(Beginning of Given data)

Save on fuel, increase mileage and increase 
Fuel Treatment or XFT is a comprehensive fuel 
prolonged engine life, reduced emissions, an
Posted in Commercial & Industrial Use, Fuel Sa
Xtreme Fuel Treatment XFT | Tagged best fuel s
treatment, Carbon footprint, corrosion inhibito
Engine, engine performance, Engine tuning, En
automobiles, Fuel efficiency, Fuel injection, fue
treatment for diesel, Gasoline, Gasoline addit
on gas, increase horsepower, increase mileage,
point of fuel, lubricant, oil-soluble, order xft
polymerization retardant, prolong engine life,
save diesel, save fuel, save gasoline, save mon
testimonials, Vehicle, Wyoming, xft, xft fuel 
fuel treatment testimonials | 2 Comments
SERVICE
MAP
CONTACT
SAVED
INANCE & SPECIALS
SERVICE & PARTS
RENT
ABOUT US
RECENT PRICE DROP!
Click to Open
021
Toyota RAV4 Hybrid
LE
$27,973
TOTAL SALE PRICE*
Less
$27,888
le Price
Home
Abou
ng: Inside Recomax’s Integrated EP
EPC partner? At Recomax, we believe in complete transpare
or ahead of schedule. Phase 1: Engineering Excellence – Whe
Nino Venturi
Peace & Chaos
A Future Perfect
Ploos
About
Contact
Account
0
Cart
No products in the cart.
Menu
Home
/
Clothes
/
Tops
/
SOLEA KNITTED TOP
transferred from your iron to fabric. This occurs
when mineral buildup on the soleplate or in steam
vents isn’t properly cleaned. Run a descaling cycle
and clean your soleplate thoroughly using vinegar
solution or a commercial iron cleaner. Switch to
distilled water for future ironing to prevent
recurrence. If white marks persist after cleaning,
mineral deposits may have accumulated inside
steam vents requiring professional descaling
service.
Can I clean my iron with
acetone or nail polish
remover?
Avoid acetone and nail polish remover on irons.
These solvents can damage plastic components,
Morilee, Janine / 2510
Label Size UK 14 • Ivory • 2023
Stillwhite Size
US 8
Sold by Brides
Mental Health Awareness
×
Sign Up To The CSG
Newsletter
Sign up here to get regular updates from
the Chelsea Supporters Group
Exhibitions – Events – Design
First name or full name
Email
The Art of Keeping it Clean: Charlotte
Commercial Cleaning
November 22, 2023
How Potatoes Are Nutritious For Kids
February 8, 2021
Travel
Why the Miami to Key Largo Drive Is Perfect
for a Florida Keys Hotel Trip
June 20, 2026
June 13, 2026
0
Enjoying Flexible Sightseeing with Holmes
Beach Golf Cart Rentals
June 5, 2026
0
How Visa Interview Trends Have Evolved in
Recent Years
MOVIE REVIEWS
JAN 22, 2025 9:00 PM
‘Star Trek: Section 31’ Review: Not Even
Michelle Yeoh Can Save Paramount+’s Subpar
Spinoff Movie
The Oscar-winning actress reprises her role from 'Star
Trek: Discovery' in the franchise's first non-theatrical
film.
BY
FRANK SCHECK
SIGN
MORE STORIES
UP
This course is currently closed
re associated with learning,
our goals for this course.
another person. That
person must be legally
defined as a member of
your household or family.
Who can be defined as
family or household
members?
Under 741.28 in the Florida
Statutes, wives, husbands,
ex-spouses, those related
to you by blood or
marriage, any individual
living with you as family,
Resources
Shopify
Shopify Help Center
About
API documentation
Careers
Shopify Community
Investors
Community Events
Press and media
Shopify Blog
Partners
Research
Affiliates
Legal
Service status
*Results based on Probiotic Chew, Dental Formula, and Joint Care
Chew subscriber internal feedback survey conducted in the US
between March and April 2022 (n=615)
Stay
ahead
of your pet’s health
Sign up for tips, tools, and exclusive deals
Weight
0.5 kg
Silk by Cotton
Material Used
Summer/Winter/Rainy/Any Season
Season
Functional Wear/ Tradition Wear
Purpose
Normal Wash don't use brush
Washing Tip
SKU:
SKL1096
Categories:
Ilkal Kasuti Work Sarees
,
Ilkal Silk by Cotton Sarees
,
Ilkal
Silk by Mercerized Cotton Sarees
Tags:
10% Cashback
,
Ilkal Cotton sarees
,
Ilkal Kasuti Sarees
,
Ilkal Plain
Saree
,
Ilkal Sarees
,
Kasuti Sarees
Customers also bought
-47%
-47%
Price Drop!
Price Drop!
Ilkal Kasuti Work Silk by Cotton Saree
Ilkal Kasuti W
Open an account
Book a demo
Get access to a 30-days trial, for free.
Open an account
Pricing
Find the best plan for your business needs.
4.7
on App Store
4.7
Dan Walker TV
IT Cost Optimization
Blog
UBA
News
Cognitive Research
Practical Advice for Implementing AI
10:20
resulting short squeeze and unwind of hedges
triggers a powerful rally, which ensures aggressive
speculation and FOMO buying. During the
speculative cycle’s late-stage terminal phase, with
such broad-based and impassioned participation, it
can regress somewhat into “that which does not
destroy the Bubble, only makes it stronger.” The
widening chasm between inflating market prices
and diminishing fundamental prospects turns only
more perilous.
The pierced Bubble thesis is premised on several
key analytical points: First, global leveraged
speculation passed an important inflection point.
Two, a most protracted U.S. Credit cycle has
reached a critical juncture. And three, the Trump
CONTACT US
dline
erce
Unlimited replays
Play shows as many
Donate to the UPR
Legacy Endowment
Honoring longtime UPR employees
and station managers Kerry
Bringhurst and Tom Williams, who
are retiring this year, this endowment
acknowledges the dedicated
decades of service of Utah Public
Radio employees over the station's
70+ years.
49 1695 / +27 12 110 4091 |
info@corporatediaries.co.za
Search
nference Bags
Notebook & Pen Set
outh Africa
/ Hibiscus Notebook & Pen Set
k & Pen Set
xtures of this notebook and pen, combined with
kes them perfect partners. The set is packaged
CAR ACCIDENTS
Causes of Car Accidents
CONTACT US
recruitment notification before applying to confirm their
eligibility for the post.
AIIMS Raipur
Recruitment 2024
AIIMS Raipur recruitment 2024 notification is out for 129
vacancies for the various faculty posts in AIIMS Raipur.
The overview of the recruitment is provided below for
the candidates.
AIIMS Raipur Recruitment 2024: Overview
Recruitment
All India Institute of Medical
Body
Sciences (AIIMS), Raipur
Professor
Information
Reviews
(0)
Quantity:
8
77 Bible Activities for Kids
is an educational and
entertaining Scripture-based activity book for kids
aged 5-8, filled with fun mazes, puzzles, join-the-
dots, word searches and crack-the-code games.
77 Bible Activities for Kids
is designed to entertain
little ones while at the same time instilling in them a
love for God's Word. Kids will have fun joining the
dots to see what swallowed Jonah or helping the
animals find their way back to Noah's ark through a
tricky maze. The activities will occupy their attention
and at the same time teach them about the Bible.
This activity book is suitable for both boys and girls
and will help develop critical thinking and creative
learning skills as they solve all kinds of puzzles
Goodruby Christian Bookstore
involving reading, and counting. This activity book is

(End of Given data)

**Exercise goal**
Please retype all of the records, keeping each line exactly as it is.

**Result of the exercise**
Save on fuel, increase mileage and increase 
Fuel Treatment or XFT is a comprehensive fuel 
prolonged engine life, reduced emissions, an
Posted in Commercial & Industrial Use, Fuel Sa
Xtreme Fuel Treatment XFT | Tagged best fuel s
treatment, Carbon footprint, corrosion inhibito
Engine, engine performance, Engine tuning, En
automobiles, Fuel efficiency, Fuel injection, fue
treatment for diesel, Gasoline, Gasoline addit
on gas, increase horsepower, increase mileage,
point of fuel, lubricant, oil-soluble, order xft
polymerization retardant, prolong engine life,
save diesel, save fuel, save gasoline, save mon
testimonials, Vehicle, Wyoming, xft, xft fuel 
fuel treatment testimonials | 2 Comments
SERVICE
MAP
CONTACT
SAVED
INANCE & SPECIALS
SERVICE & PARTS
RENT
ABOUT US
RECENT PRICE DROP!
Click to Open
021
Toyota RAV4 Hybrid
LE
$27,973
TOTAL SALE PRICE*
Less
$27,888
le Price
Home
Abou
ng: Inside Recomax’s Integrated EP
EPC partner? At Recomax, we believe in complete transpare
or ahead of schedule. Phase 1: Engineering Excellence – Whe
Nino Venturi
Peace & Chaos
A Future Perfect
Ploos
About
Contact
Account
0
Cart
No products in the cart.
Menu
Home
/
Clothes
/
Tops
/
SOLEA KNITTED TOP
transferred from your iron to fabric. This occurs
when mineral buildup on the soleplate or in steam
vents isn’t properly cleaned. Run a descaling cycle
and clean your soleplate thoroughly using vinegar
solution or a commercial iron cleaner. Switch to
distilled water for future ironing to prevent
recurrence. If white marks persist after cleaning,
mineral deposits may have accumulated inside
steam vents requiring professional descaling
service.
Can I clean my iron with
acetone or nail polish
remover?
Avoid acetone and nail polish remover on irons.
These solvents can damage plastic components,
Morilee, Janine / 2510
Label Size UK 14 • Ivory • 2023
Stillwhite Size
US 8
Sold by Brides
Mental Health Awareness
×
Sign Up To The CSG
Newsletter
Sign up here to get regular updates from
the Chelsea Supporters Group
Exhibitions – Events – Design
First name or full name
Email
The Art of Keeping it Clean: Charlotte
Commercial Cleaning
November 22, 2023
How Potatoes Are Nutritious For Kids
February 8, 2021
Travel
Why the Miami to Key Largo Drive Is Perfect
for a Florida Keys Hotel Trip
June 20, 2026
June 13, 2026
0
Enjoying Flexible Sightseeing with Holmes
Beach Golf Cart Rentals
June 5, 2026
0
How Visa Interview Trends Have Evolved in
Recent Years
MOVIE REVIEWS
JAN 22, 2025 9:00 PM
‘Star Trek: Section 31’ Review: Not Even
Michelle Yeoh Can Save Paramount+’s Subpar
Spinoff Movie
The Oscar-winning actress reprises her role from 'Star
Trek: Discovery' in the franchise's first non-theatrical
film.
BY
FRANK SCHECK
SIGN
MORE STORIES
UP
This course is currently closed
re associated with learning,
our goals for this course.
another person. That
person must be legally
defined as a member of
your household or family.
Who can be defined as
family or household
members?
Under 741.28 in the Florida
Statutes, wives, husbands,
ex-spouses, those related
to you by blood or
marriage, any individual
living with you as family,
Resources
Shopify
Shopify Help Center
About
API documentation
Careers
Shopify Community
Investors
Community Events
Press and media
Shopify Blog
Partners
Research
Affiliates
Legal
Service status
*Results based on Probiotic Chew, Dental Formula, and Joint Care
Chew subscriber internal feedback survey conducted in the US
between March and April 2022 (n=615)
Stay
ahead
of your pet’s health
Sign up for tips, tools, and exclusive deals
Weight
0.5 kg
Silk by Cotton
Material Used
Summer/Winter/Rainy/Any Season
Season
Functional Wear/ Tradition Wear
Purpose
Normal Wash don't use brush
Washing Tip
SKU:
SKL1096
Categories:
Ilkal Kasuti Work Sarees
,
Ilkal Silk by Cotton Sarees
,
Ilkal
Silk by Mercerized Cotton Sarees
Tags:
10% Cashback
,
Ilkal Cotton sarees
,
Ilkal Kasuti Sarees
,
Ilkal Plain
Saree
,
Ilkal Sarees
,
Kasuti Sarees
Customers also bought
-47%
-47%
Price Drop!
Price Drop!
Ilkal Kasuti Work Silk by Cotton Saree
Ilkal Kasuti W
Open an account
Book a demo
Get access to a 30-days trial, for free.
Open an account
Pricing
Find the best plan for your business needs.
4.7
on App Store
4.7
Dan Walker TV
IT Cost Optimization
Blog
UBA
News
Cognitive Research
Practical Advice for Implementing AI
10:20
resulting short squeeze and unwind of hedges
triggers a powerful rally, which ensures aggressive
speculation and FOMO buying. During the
speculative cycle’s late-stage terminal phase, with
such broad-based and impassioned participation, it
can regress somewhat into “that which does not
destroy the Bubble, only makes it stronger.” The
widening chasm between inflating market prices
and diminishing fundamental prospects turns only
more perilous.
The pierced Bubble thesis is premised on several
key analytical points: First, global leveraged
speculation passed an important inflection point.
Two, a most protracted U.S. Credit cycle has
reached a critical juncture. And three, the Trump
CONTACT US
dline
erce
Unlimited replays
Play shows as many
Donate to the UPR
Legacy Endowment
Honoring longtime UPR employees
and station managers Kerry
Bringhurst and Tom Williams, who
are retiring this year, this endowment
acknowledges the dedicated
decades of service of Utah Public
Radio employees over the station's
70+ years.
49 1695 / +27 12 110 4091 |
info@corporatediaries.co.za
Search
nference Bags
Notebook & Pen Set
outh Africa
/ Hibiscus Notebook & Pen Set
k & Pen Set
xtures of this notebook and pen, combined with
kes them perfect partners. The set is packaged
CAR ACCIDENTS
Causes of Car Accidents
CONTACT US
recruitment notification before applying to confirm their
eligibility for the post.
AIIMS Raipur
Recruitment 2024
AIIMS Raipur recruitment 2024 notification is out for 129
vacancies for the various faculty posts in AIIMS Raipur.
The overview of the recruitment is provided below for
the candidates.
AIIMS Raipur Recruitment 2024: Overview
Recruitment
All India Institute of Medical
Body
Sciences (AIIMS), Raipur
Professor
Information
Reviews
(0)
Quantity:
8
77 Bible Activities for Kids
is an educational and
entertaining Scripture-based activity book for kids
aged 5-8, filled with fun mazes, puzzles, join-the-
dots, word searches and crack-the-code games.
77 Bible Activities for Kids
is designed to entertain
little ones while at the same time instilling in them a
love for God's Word. Kids will have fun joining the
dots to see what swallowed Jonah or helping the
animals find their way back to Noah's ark through a
tricky maze. The activities will occupy their attention
and at the same time teach them about the Bible.
This activity book is suitable for both boys and girls
and will help develop critical thinking and creative
learning skills as they solve all kinds of puzzles
Goodruby Christian Bookstore
involving reading, and counting. This activity book is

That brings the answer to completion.